--- DATA PROVIDED Enclosed Below ---

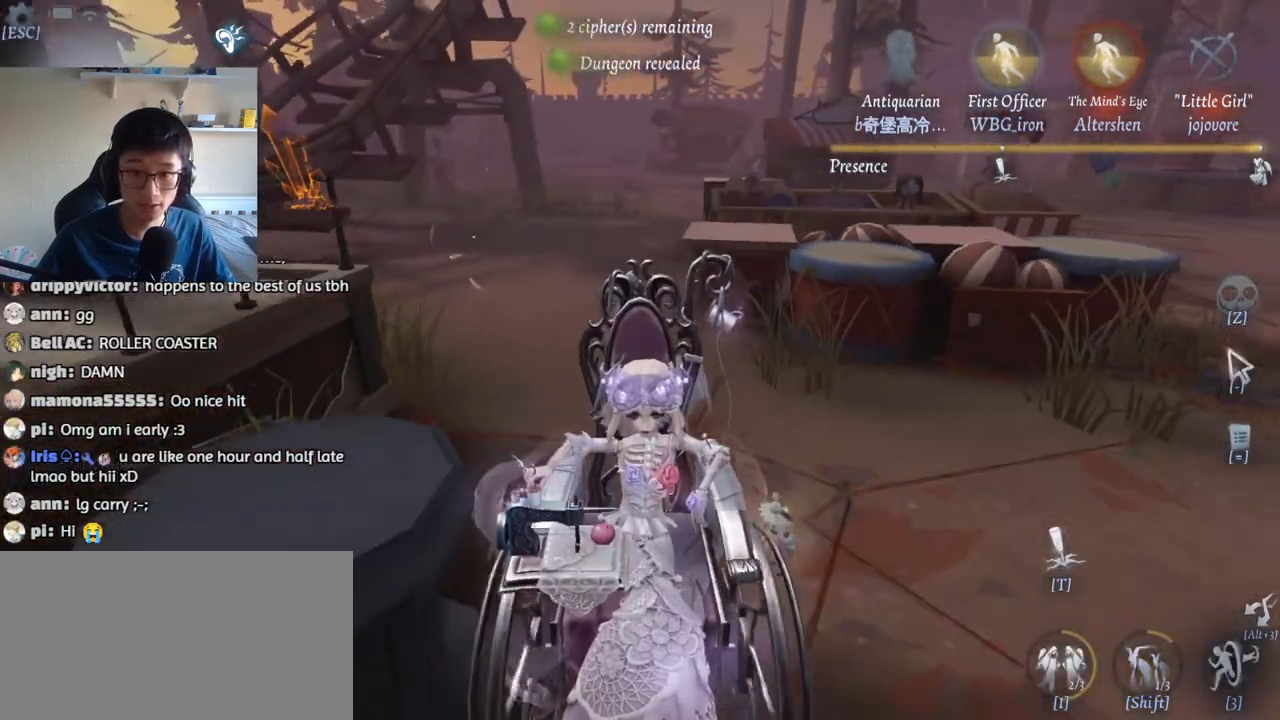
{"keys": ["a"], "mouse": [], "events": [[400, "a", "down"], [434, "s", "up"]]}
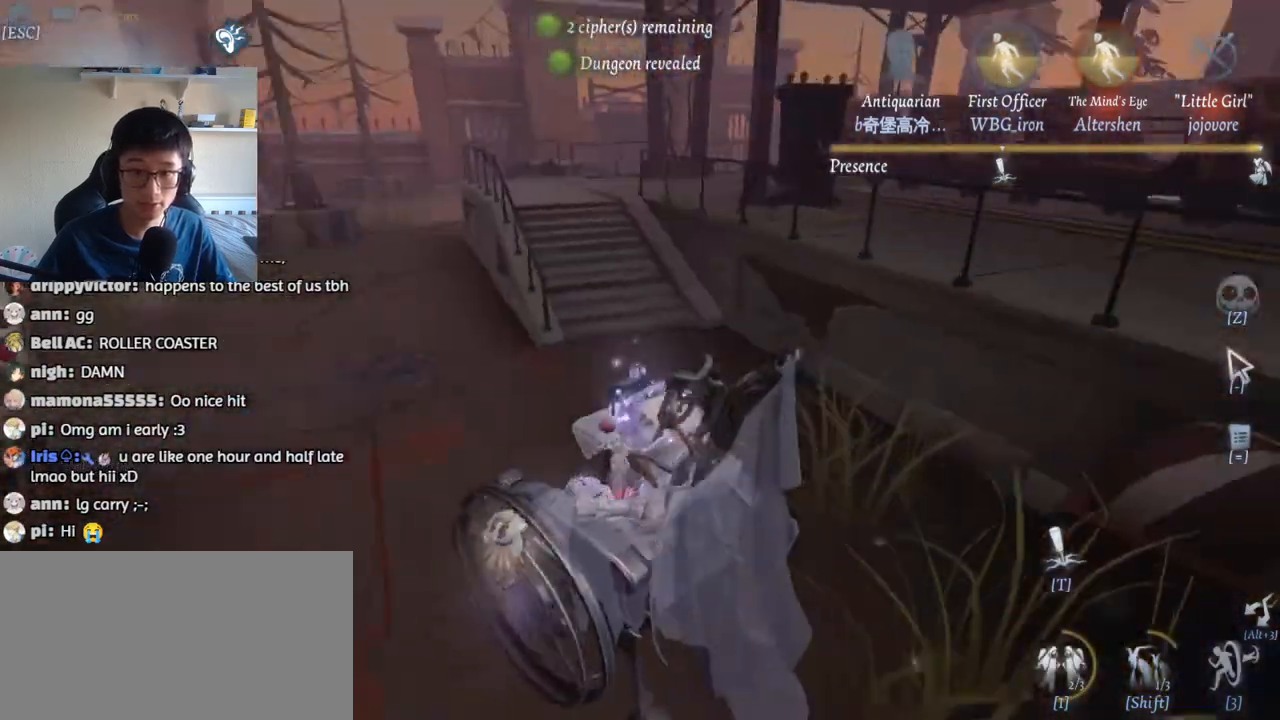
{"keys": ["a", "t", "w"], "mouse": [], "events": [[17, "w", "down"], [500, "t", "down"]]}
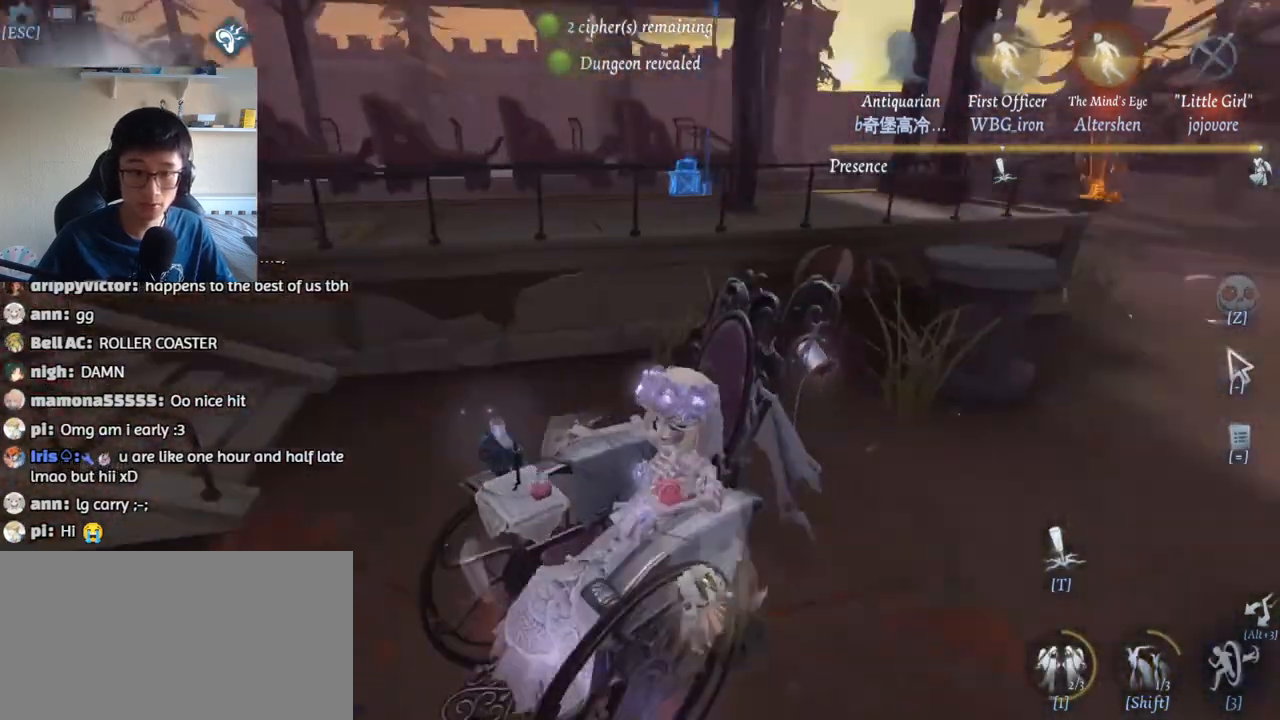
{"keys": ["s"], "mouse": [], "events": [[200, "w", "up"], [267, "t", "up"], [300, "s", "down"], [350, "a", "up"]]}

--- End of Enclosed DATA PROVIDED ---

■ **WHAT IS BEING ASKED**:
The whole listing must be restated word for word. Leave out any pictures.

■ **SOLUTION TO THIS PROBLEM**:
{"keys": ["a"], "mouse": [], "events": [[400, "a", "down"], [434, "s", "up"]]}
{"keys": ["a", "t", "w"], "mouse": [], "events": [[17, "w", "down"], [500, "t", "down"]]}
{"keys": ["s"], "mouse": [], "events": [[200, "w", "up"], [267, "t", "up"], [300, "s", "down"], [350, "a", "up"]]}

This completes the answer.